Ok, I see. Without seeing all your data, I can't see a reason why it works for me and not for you. Perhaps you could benefit from using xpath rather than rex?
sorry for the confusion. yes, there is much more data in the log. That was the reason that I've palced some ..... there. Tehb event that will be found could have 244 lines and the part that I've listed is included.

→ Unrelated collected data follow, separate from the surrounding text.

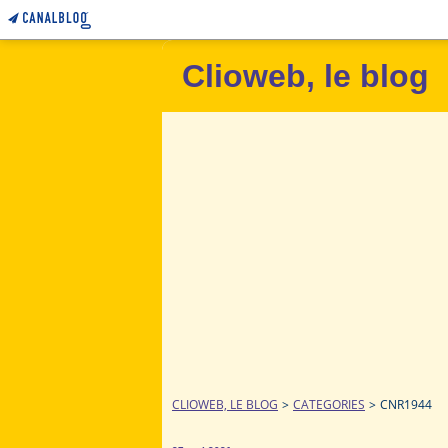
Clioweb, le blog
CLIOWEB, LE BLOG
>
CATEGORIES
>
CNR1944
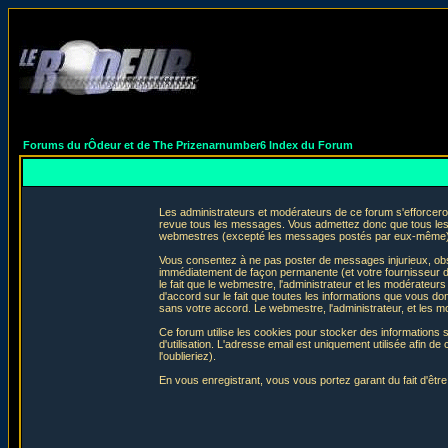
Forums du rÔdeur et de The Prizenarnumber6 Index du Forum
Les administrateurs et modérateurs de ce forum s'efforceron
revue tous les messages. Vous admettez donc que tous les 
webmestres (excepté les messages postés par eux-même) e
Vous consentez à ne pas poster de messages injurieux, obscè
immédiatement de façon permanente (et votre fournisseur d'
le fait que le webmestre, l'administrateur et les modérateurs 
d'accord sur le fait que toutes les informations que vous 
sans votre accord. Le webmestre, l'administrateur, et les m
Ce forum utilise les cookies pour stocker des informations 
d'utilisation. L'adresse email est uniquement utilisée afin
l'oublieriez).
En vous enregistrant, vous vous portez garant du fait d'êtr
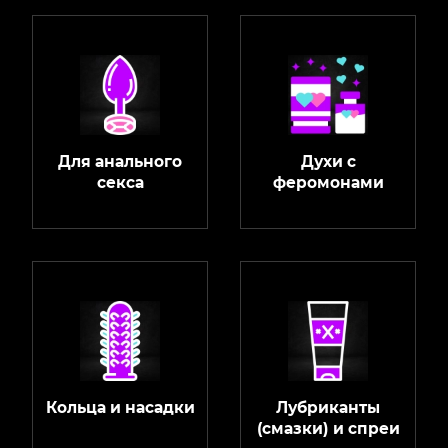
Для анального
Духи с
секса
феромонами
Кольца и насадки
Лубриканты
(смазки) и спреи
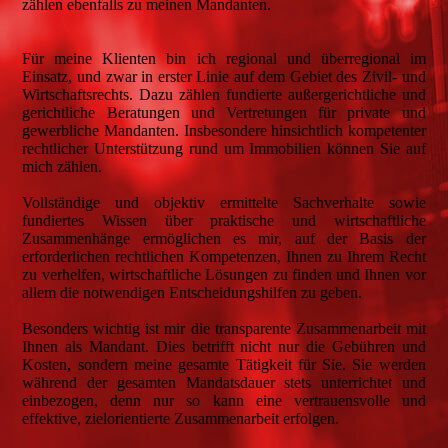
zählen ebenfalls zu meinen Mandanten.
Für meine Klienten bin ich regional und überregional im
Einsatz, und zwar in erster Linie auf dem Gebiet des Zivil- und
Wirtschaftsrechts. Dazu zählen fundierte außergerichtliche und
gerichtliche Beratungen und Vertretungen für private und
gewerbliche Mandanten. Insbesondere hinsichtlich kompetenter
rechtlicher Unterstützung rund um Immobilien können Sie auf
mich zählen.
Vollständige und objektiv ermittelte Sachverhalte sowie
fundiertes Wissen über praktische und wirtschaftliche
Zusammenhänge ermöglichen es mir, auf der Basis der
erforderlichen rechtlichen Kompetenzen, Ihnen zu Ihrem Recht
zu verhelfen, wirtschaftliche Lösungen zu finden und Ihnen vor
allem die notwendigen Entscheidungshilfen zu geben.
Besonders wichtig ist mir die transparente Zusammenarbeit mit
Ihnen als Mandant. Dies betrifft nicht nur die Gebühren und
Kosten, sondern meine gesamte Tätigkeit für Sie. Sie werden
während der gesamten Mandatsdauer stets unterrichtet und
einbezogen, denn nur so kann eine vertrauensvolle und
effektive, zielorientierte Zusammenarbeit erfolgen.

I mean that the data you've pasted into the question will not be matched by the search, as it does not contain <SmmPublishRollback>
. Maybe you didn't past all the data into the question?
Hi,
no, I've appended only the search part in front, place your rex line and appended teh tabel formatting. What do you mean with does not match the previous data?
Hi,
Do you have a different set of data now? I see your base search does not match the previous data.
Hi echalex,
thanks a lot for your support.
I've tried several things but unfortunately it did not work 😞
This is my command string
index=patrol sourcetype=pserverlog FLR CmdbId "<SmmPublishRollback>" | rex field=_raw ".*FLR</Result>(?:\n|.)*(?=<NlMsgId>)<NlMsgId>(?<BMCI>.*?)</NlMsgId>" | table _time BMCI
Only the time column will be shown.
Any idea?
Thanks and cheers
Markus
It struck me that a look-behind assertion might also work, but it seems they have to be of fixed width. Not sure. In any case, it would make for a messier regex.